Right now these rights can be taken away by the state only after a long and arduous legal process. A convicted felon, for example, will lose his right to vote.
Up to now, a person could give away copyright rights to a photograph, for example, only by physically signing a photo release. Or he could sign away the copyright protections for a piece of music to a record company. But apps today could sneak in language that states that any music transmitted by a smartphone becomes the property of the person who developed the app. This was all made possible because written signatures were replaced by the e-signature, and now only a click of the “accept” button is required.
Just because those who wrote the U.S. Constitution could not foresee the power of smartphones does not mean the rights guaranteed to all persons by the Constitution can be forfeited.
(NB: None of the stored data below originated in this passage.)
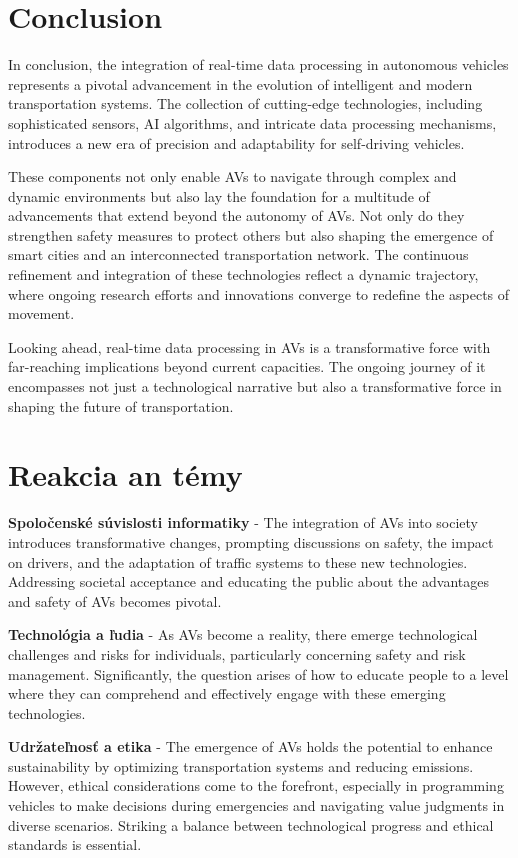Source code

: \documentclass[10pt,oneside,english,a4paper]{article}
\begin{document}

\section{Conclusion} \label{conclusion}
\par In conclusion, the integration of real-time data processing in autonomous vehicles represents a pivotal advancement in the evolution of intelligent and modern transportation systems. The collection of cutting-edge technologies, including sophisticated sensors, AI algorithms, and intricate data processing mechanisms, introduces a new era of precision and adaptability for self-driving vehicles. 
\par These components not only enable AVs to navigate through complex and dynamic environments but also lay the foundation for a multitude of advancements that extend beyond the autonomy of AVs. Not only do they strengthen safety measures to protect others but also shaping the emergence of smart cities and an interconnected transportation network. The continuous refinement and integration of these technologies reflect a dynamic trajectory, where ongoing research efforts and innovations converge to redefine the aspects of movement.
\par Looking ahead, real-time data processing in AVs is a transformative force with far-reaching implications beyond current capacities. The ongoing journey of it encompasses not just a technological narrative but also a transformative force in shaping the future of transportation.


\section{Reakcia an témy} 
\par \textbf{Spoločenské súvislosti informatiky} - The integration of AVs into society introduces transformative changes, prompting discussions on safety, the impact on drivers, and the adaptation of traffic systems to these new technologies. Addressing societal acceptance and educating the public about the advantages and safety of AVs becomes pivotal.
\par \textbf{Technológia a ľudia} - As AVs become a reality, there emerge technological challenges and risks for individuals, particularly concerning safety and risk management. Significantly, the question arises of how to educate people to a level where they can comprehend and effectively engage with these emerging technologies.
\par \textbf{Udržateľnosť a etika} - The emergence of AVs holds the potential to enhance sustainability by optimizing transportation systems and reducing emissions. However, ethical considerations come to the forefront, especially in programming vehicles to make decisions during emergencies and navigating value judgments in diverse scenarios. Striking a balance between technological progress and ethical standards is essential.


\newpage

\end{document}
Constitutional rights are permanent and enduring, and they cannot be negotiated away from the individual under any but judicial circumstances. If rights become commodities, they can be traded away or sold. Then they can be seized by a future totalitarian political regime in Washington.
The NSA seizes personal information electronically through cell phone and e-mail channels of communication. App developers are now having persons agree to give up their cell phone and email information. Additionally, this surveillance may be turned on and off by the app developer or anyone to whom that developer assigns the agreement rights. So on the whole, it seems that the app developers’ abuse of the Fourth Amendment protections are far more broad, enduring, and egregious.
So when a person downloads an App, and in exchange agrees to barter away his privacy rights to the app developer, both the downloader and the developer are acting unconstitutionally. For once the App developer has the right to turn on the phone’s camera and microphone without notice, there is no longer any expectation of privacy for anyone within range of these devices’ ability to capture sound and imagery. This includes those in the room who did not download the App but may have their privacy compromised. This may provoke future litigation: in Illinois, it is a felony to eavesdrop on a conversation. If an app developer turns on the microphone in a user’s phone, others in the room can sue for eavesdropping.
Nowhere in the Bill of Rights does the Constitution say that a person has the right to give up his rights. The only language of the Constitution that refers to the possession of rights is in the Declaration of Independence – “endowed by their Creator with unalienable Rights” – and the amendments that state “shall not be infringed.” Congress should be presented with these issues so that a constitutionally enforceable national policy may be enacted.